Including queries used, links to results, or chains of events that brought you to a certain conclusion isn’t often going to make or break your ticket, but it will save you time and pain in the future. When looking at another analyst’s ticket, you should be able to reproduce their results or follow their reasoning. This also helps tremendously in cases like I mentioned in point 2 if you need to expand on an issue in the future or if you get an alert similar to one that was worked in the past and want to compare them. 

## 5: A Good SOC Ticket is Educational 

Most SOC tickets will never see the light of day, but the ones that do should illustrate and explain the circumstances of what is going on to the recipients.  

For example, if you are escalating a ticket to a customer regarding an individual using a disreputable “free” VPN service, you should take a few sentences to explain why they should even care. To a nontechnical user, they might see nothing wrong as the VPN service is FREE and protects you against all malware forever until the end of time and even does the dishes for you (at least that’s what their website says). Take a few sentences to explain why the customer should care about the ticket you are sending them, and maybe even offer a few suggestions on actions they could take. 

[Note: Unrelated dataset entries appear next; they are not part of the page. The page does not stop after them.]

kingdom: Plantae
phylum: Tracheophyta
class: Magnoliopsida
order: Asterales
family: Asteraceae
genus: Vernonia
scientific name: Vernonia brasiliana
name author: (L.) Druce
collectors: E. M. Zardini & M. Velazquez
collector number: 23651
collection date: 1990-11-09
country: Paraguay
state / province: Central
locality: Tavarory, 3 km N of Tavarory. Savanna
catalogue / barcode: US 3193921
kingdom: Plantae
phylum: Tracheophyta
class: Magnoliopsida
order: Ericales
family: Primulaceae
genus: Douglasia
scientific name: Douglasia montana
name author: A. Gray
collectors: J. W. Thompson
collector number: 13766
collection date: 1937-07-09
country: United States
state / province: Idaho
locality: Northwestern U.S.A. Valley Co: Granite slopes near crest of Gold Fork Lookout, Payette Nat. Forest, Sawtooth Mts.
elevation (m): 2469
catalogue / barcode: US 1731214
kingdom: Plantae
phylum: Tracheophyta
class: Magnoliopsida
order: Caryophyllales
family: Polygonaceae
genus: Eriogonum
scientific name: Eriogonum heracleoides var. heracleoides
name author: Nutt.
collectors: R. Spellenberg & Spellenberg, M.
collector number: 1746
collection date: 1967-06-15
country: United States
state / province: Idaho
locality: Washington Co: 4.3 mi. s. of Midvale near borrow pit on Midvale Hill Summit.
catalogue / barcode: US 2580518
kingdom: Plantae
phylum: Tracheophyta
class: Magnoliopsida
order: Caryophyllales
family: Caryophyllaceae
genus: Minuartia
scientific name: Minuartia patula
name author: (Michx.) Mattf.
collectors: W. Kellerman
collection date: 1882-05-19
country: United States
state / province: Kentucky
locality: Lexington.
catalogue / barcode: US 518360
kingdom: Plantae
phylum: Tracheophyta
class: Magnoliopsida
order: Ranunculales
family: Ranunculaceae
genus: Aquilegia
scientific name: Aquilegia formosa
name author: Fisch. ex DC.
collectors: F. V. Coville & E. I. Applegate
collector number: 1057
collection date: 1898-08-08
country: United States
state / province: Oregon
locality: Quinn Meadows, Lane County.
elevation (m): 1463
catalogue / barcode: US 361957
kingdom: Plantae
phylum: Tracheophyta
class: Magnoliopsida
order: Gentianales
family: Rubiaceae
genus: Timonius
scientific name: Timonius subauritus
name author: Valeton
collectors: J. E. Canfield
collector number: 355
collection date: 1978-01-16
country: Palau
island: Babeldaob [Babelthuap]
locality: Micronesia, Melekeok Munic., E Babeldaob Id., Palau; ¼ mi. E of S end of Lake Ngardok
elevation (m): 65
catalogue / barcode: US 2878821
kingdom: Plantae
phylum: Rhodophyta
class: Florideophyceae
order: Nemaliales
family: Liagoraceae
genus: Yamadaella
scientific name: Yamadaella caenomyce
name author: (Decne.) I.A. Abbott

## 6: (Bonus) A Good SOC Ticket… 

Now for some rapid-fire tips! 

  • Include timestamps and *time zones* related to specific events; not everyone lives in the correct time zone (EST). 
  • When escalating a ticket, put the key information at the top; customers and even other analysts might skim, and in a long investigation, you don’t want the assessment or key details getting buried. 
  • If investigating different facets of an alert or going down different avenues, consider separating them with a divider to make the ticket easier to read. 
  • In the same vein as the above, take advantage of the formatting of your ticketing system; you don’t need to write the whole investigation in Times New Roman 12pt. 
  • Don’t be afraid to be honest in internal tickets; if you don’t know exactly what is going on, say so- but give your best assessment with the evidence you have. 
  • Think about your investigation almost like a court case; you’re building a case with your evidence, even if you won’t always have a definitive answer. 
  • Include links to relevant documentation; if you’re referencing a specific O365 error code, link to that Microsoft page. 
  • Be concise with escalations and ask clear questions so that the recipient isn’t confused as to what you are asking them to respond to. 
  • And last but not least, don’t take things too seriously; computers are complicated and weird little machines, and not everything that looks weird is a nation-state-level attacker on the host. Sometimes, computers are just quirky.